STRONG BAD: Oooh! Check it out! Another one of those...sbemails!

Hey Strong Bad, {stops reading} Hey! {resumes}
I was wondering what you do with the emails that don't get showed on the weekly email.

Dan Chase,
Aurora, Illinois {pronounces it like Illi-Noir}.

Ahh... {typing} Wha-hoah, Dan. You mean what do I do with the thousands and THOUSANDS of near unreadable emails I get every day? I like to mix it up!

{cut to the Cheat carrying some papers, organizing them into huge stacks}

Sometimes I give them to the Cheat for filing.

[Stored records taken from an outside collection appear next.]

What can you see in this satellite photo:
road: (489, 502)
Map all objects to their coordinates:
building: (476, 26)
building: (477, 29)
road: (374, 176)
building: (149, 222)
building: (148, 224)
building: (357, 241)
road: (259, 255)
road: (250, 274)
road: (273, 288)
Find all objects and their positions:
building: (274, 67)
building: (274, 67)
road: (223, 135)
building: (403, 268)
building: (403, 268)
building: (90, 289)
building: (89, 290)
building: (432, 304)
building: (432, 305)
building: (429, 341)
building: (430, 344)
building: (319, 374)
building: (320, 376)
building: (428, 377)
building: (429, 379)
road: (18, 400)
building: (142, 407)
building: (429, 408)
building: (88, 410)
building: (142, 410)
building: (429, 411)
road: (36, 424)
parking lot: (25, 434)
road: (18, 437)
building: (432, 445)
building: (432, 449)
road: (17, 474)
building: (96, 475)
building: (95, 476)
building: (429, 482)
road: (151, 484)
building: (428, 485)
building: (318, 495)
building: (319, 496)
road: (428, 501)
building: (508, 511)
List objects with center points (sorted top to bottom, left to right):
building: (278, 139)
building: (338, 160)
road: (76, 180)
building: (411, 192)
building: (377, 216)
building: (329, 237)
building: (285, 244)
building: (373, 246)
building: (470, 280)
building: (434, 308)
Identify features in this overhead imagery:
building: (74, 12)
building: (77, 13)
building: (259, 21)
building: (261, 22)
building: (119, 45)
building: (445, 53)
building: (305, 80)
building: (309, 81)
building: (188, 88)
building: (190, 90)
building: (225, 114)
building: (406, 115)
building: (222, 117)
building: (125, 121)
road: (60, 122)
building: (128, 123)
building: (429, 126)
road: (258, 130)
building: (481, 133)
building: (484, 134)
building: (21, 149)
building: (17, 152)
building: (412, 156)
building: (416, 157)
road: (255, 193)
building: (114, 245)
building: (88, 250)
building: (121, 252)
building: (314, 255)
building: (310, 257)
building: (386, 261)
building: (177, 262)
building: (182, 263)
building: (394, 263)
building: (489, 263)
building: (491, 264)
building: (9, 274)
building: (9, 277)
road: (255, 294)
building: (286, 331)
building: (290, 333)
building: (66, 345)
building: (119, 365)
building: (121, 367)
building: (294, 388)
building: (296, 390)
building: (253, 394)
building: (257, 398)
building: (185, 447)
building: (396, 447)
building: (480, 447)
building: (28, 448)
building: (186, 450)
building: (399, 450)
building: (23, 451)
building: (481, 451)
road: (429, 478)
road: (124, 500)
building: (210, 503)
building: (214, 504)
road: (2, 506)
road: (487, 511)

And archiving.

{The Cheat sticks an email in the Medium category. Strong Bad sticks his head in the screen. The Cheat makes cheat noises.}

No man, that's a short.

{The Cheat shrugs, and puts it in the short pile. Cut to Strong Bad and Bubs standing at the stick, not facing each other. Strong Bad has a CD, Bubs has a bag of cash.}

Or if I'm strapped for cash, I'll sell the e-mail addresses to Bubs for use in his free weekly spamvertisements.

{Strong Bad drops the CD} Oops! Lookit that! I dropped a CD of five-thousand email addresses!

BUBS: {throwing the bag of money on the ground} Whoops! I dropped a quarter for each one!

{cut to Strong Mad crumpling up papers}

STRONG BAD: And sometimes I give them to my big brother Strong Mad, for the Japanese art of paper-folding. {he walks on screen} So, how are your origamis? Is that one the crane?

STRONG MAD: ''{holds up two crumpled-up balls of paper} THIS IS A LOTUS FLOWER! THIS IS A PRAYING MANTIS!

STRONG BAD: Oh yeah, that's great, man. Incredible likeness.

{back to the computer, typing} But mostly the emails I don't use just get... {stops typing and stands up, backing up slowly} A-digga...a-digga...a-digga-digga...a-digga...a-diggity... {starts running back towards the desk} DIGGITY DIGGITY DIGGITY DIGGITY A-DELETEEEEEED!!!!!! {jumps and does an elbow drop on the keyboard, breaking the desk in half. After a pause, the screen flashes DELETED!!} Ohhhhh....I think I broke my clavicus...majorus.